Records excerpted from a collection
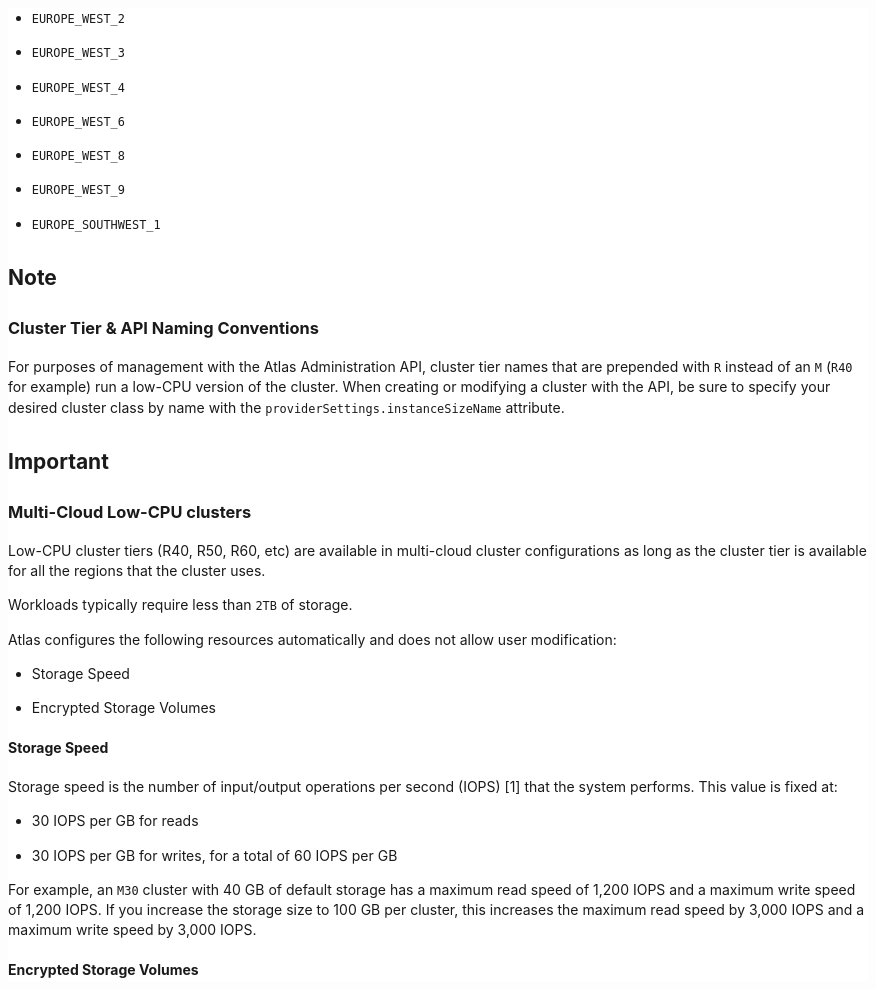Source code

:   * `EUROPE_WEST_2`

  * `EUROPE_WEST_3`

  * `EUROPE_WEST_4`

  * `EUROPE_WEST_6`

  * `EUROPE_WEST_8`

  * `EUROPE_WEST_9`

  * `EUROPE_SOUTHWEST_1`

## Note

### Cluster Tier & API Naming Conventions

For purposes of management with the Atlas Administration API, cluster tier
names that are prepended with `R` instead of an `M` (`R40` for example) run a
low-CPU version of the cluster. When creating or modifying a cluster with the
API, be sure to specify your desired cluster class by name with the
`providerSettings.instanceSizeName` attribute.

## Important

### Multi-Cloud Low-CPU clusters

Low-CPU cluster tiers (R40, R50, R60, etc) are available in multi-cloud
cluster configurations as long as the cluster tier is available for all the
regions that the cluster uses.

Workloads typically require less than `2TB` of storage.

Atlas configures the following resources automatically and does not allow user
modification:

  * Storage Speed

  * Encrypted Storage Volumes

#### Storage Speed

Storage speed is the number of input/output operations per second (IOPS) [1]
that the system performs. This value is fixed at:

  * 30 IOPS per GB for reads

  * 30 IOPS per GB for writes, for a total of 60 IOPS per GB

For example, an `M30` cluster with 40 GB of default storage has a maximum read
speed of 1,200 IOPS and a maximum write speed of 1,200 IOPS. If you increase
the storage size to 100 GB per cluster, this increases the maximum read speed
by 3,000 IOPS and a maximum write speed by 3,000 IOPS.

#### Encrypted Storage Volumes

Exercise description —
Your answer must be a single number: the count of lines in these records that contain "available".

Response —
2